It’s like fingernails on a chalkboard (a soon to be extinct simile). When I hear you talking about “progress” and touting the glorious benefits of the latest technology I want to scream in your face: “So, you approve of slavery and genocide and mass extinction and systemic oppression and economic coercion and . . . !”
But I stop myself. It’s hard not to be mesmerized by the glitter and sparkle. And you didn’t know the Kool Aid was poisoned.
That smart device you clutch so eagerly in your hand right now, for example, is merely the shimmering rainbow reflection on the surface of an oil-poisoned ocean of on-going pain and suffering. Nameless Asian factory workers (but they do have names!), many outright slaves, sacrificed their health and sanity—and in many cases their actual lives—so that you could marvel at the latest iteration of human progress. Deep in the African Congo, men—boys, mostly—are marched for days into the jungle to dig and pan coltan ore, extremely laborious work carried out under the watchful guns of corrupt warlords. As their crops die unattended in the field, they scratch at the earth for daily wages that average about twice what you paid for your last iPad app—the one that you downloaded with circuitry that uses coltan-laced capacitors.

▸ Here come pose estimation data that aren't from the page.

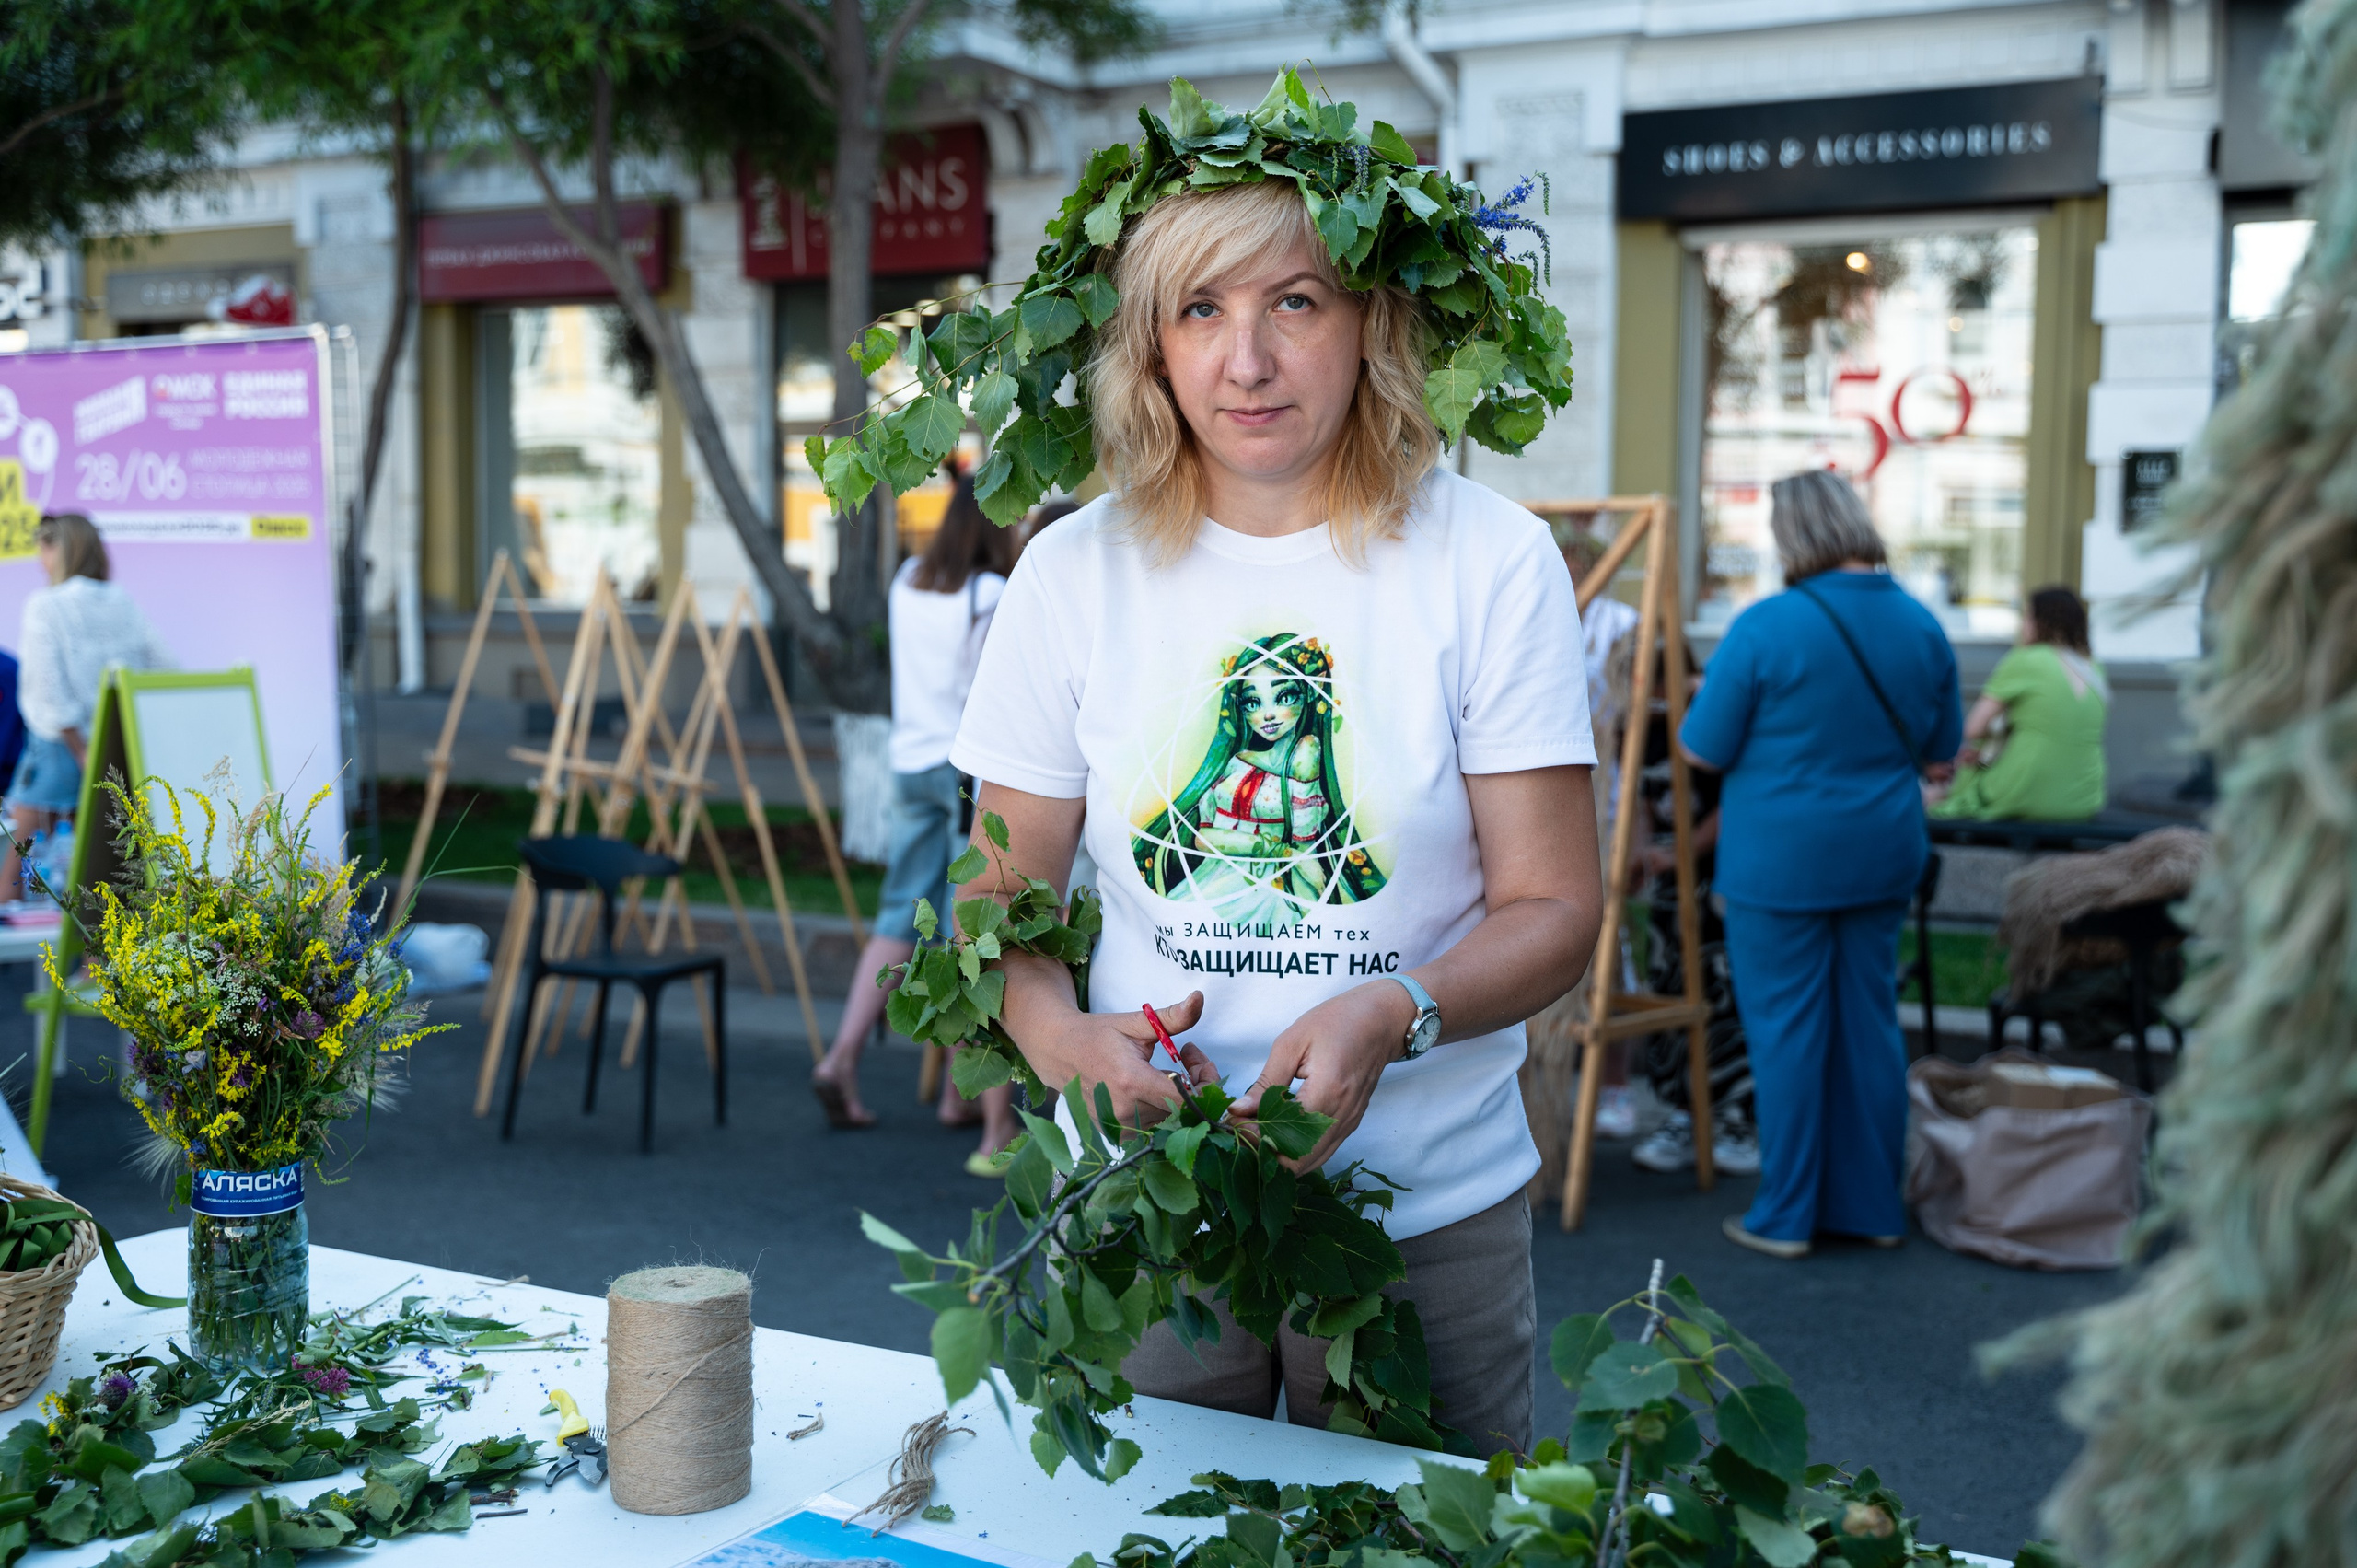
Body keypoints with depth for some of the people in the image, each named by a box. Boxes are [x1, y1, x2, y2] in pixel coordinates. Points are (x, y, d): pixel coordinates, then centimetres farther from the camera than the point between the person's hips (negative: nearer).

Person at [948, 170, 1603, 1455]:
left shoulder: (1488, 561, -7)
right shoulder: (1076, 573, -2)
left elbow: (1554, 907, -5)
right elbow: (1005, 893, 4)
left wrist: (1391, 1016, -24)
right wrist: (1060, 1035, -17)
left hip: (1427, 1212, -1)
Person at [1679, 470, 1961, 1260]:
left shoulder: (1766, 627, -15)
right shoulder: (1920, 625, 3)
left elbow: (1703, 749, -9)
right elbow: (1942, 747, 12)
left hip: (1781, 860, -5)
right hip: (1884, 854, 5)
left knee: (1787, 1028, 3)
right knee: (1870, 1023, 12)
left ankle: (1786, 1216, 10)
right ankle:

These are just two examples among countless others. When you slide your finger across the smooth screen interface of the latest techno-beacon of civilized progress, you are pressing ever so gently on the heads of real people—people whose lives are being crushed under the collective pressure of a billion fingers just like yours.
And that’s just what’s happening right now, today. But the device in your hand didn’t just spontaneously appear. It represents just one technological moment in an ongoing process with a dark and deadly developmental history.
Not only does technology obscure the truth of the present, it buries its own past as well. For technology, the present is all there is. There is no past. The imperative of efficiency makes anything prior to the present irrelevant. What counts is what we can do with what is now. History is itself a technology that is continuously being refined, retooled, and updated to the newest version—always moving forward.
The past contains (literally, as a container that insulates) the unfathomable sacrifice that all technology demands, the blood tribute that has been paid again and again in order for “progress” to be realized. Recognized for what it is, the past would burn like a hot rock your throat. To embrace the truth of the past would make participation in the present a grueling ordeal for anyone still in possession of half a conscience. To participate willingly in the present technological moment is to luxuriate in the spoils of genocide and holocaust.
The ratchet of progress removes the past with each turn of the handle. And conscience is easily placated with the latest sparkly gadget, the latest shimmering surface distraction, the latest dose of mass-marketed entertainment.
So what about those Seahawks last night!